Once top horse trainer Jorge Navarro pleads guilty in major doping scandal and will pay back $26 million in winnings


A once-renowned thoroughbred trainer pleaded guilty Wednesday in a wide-ranging horse doping scandal that caused at least one animal to die of a heart attack and that involved a disqualified Kentucky Derby winner, authorities said.

Jorge Navarro, 46, who was once considered among the best trainers in racing, admitted he had secretly been juicing his horses for years with illegal substances, some of which were dubbed “monkey” or “red acid.” 

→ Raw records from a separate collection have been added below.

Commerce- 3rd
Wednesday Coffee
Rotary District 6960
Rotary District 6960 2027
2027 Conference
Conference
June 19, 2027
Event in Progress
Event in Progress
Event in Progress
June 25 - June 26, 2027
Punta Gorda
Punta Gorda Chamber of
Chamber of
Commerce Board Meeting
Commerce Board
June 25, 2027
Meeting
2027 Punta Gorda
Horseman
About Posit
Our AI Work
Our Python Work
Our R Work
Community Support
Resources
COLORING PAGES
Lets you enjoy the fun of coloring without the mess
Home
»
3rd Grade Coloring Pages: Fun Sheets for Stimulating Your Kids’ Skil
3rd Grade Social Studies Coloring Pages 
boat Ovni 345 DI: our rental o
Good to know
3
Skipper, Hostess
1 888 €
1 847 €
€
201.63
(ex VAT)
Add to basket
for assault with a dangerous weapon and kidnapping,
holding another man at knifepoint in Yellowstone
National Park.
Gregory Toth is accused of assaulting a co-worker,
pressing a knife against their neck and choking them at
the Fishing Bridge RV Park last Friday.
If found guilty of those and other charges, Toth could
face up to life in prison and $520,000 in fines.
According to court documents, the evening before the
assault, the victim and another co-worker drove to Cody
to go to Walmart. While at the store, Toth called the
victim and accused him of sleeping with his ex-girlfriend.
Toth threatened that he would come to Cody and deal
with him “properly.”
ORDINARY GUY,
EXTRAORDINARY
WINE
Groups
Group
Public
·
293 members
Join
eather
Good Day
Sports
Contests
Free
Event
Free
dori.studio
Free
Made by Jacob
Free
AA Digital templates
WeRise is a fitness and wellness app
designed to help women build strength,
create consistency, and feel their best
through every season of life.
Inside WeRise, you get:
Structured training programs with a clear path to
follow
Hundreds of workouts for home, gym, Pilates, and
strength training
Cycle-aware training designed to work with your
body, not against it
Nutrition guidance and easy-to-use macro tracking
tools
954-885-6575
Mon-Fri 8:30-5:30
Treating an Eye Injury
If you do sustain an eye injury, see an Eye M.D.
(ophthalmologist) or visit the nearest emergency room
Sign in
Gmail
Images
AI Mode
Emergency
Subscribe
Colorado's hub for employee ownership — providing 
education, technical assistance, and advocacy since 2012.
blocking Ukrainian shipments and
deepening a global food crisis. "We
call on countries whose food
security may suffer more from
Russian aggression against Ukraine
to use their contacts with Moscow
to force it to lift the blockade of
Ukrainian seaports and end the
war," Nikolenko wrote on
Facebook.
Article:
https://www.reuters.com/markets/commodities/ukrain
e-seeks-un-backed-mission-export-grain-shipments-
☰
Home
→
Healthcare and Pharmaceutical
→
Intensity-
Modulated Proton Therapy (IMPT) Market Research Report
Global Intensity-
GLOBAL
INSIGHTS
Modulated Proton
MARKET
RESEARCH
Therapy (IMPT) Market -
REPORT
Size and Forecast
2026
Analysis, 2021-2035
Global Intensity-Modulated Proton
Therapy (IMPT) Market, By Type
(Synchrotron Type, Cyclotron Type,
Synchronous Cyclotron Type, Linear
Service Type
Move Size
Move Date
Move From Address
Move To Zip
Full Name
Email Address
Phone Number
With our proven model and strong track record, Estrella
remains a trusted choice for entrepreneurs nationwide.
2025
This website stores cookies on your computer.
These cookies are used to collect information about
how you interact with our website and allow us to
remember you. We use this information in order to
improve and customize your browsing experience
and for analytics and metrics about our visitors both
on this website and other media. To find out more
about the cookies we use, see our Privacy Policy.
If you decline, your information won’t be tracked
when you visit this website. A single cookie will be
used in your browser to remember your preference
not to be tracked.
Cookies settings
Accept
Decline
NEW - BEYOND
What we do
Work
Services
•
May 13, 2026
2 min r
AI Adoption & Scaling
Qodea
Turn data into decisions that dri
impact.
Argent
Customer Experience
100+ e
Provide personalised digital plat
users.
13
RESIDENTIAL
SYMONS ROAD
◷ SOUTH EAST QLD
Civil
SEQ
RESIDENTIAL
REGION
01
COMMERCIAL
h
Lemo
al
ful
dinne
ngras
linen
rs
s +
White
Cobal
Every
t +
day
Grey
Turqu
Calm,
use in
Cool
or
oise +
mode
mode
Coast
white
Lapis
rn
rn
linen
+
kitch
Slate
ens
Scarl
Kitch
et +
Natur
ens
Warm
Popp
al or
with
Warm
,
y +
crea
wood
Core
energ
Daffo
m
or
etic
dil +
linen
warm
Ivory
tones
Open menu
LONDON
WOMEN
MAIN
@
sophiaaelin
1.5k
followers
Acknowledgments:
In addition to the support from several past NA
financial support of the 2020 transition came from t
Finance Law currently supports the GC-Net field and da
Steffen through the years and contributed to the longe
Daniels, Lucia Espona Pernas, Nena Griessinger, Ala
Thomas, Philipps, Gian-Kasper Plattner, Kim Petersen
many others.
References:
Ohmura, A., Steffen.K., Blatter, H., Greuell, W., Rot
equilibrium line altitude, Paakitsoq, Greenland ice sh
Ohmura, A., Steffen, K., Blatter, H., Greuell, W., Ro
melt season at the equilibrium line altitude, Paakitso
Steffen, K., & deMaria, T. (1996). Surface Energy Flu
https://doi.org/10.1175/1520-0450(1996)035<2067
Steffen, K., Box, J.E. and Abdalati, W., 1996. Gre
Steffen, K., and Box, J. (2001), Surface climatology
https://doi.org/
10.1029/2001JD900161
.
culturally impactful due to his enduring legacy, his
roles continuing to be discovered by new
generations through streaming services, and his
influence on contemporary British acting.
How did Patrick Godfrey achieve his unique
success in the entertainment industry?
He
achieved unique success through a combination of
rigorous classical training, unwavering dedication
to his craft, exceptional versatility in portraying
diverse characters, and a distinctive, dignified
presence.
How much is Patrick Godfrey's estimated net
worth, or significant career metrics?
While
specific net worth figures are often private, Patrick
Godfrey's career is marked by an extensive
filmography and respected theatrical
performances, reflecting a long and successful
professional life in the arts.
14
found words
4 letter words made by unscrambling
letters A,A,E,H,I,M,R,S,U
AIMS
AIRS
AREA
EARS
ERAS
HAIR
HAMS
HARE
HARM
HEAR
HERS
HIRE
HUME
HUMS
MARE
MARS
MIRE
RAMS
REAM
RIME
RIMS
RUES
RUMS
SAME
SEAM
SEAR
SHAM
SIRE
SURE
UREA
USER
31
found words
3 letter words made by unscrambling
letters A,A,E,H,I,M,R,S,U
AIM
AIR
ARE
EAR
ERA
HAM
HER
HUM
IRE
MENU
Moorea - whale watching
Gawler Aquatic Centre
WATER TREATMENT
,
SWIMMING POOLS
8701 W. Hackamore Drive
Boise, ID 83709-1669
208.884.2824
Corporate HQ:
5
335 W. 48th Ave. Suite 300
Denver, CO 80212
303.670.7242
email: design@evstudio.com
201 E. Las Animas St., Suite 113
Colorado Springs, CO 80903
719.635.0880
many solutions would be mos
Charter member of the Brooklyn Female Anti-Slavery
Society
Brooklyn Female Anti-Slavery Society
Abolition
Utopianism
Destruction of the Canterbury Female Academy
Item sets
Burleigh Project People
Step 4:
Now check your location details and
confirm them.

As part of his plea, Navarro has agreed to pay nearly $26 million in penalties, reflecting the winnings he had fraudulently obtained through the scheme, federal prosecutors said.

“As he admitted today, Navarro, a licensed trainer and the purported ‘winner’ of major races across the world, was in fact a reckless fraudster whose veneer of success relied on the systematic abuse of the animals under his control,” said Audrey Strauss, acting U.S. Attorney for the Southern District of New York.  

The Panama-born trainer was the seven-time leading trainer at New Jersey’s Monmouth Park and posted the best results at Florida’s Gulfstream Park in the 2018-2019 season before being hit with charges of drugging his horses. But competitors long suspected something was amiss with his success, often referring to Navarro as the “juice man.”

Earlier this month, veterinarian Kristain Rhein pleaded guilty to his role in supplying illegal and mislabelled substances to Navarro and 14 others who also face charges, prosecutors said. 

In one shocking example cited by prosecutors, Navarro was accused of administering performance-enhancing drugs to a horse named XY Jet prior to the gelding’s first-place finish in the Dubai Golden Shaheen race in 2019, netting a purse of $1.5 million.

Ten months later, Navarro announced the 8-year-old horse had died of a heart attack. Court papers stated that Navarro had been implicated in the deaths of other horses through the scheme.

Prosecutors alleged that Rhein had also helped in the doping of a horse named Maximum Security at a race in New Jersey in 2019. That year, Maximum Security won the Kentucky Derby, but was later disqualified for illegally jostling another horse during the race. 

Rhein has agreed to pay $730,000 in penalties related to false billings he made in distributing the illegal drugs.

Navarro is set to be sentenced on Dec. 17. Rhein faces sentencing on Dec. 2.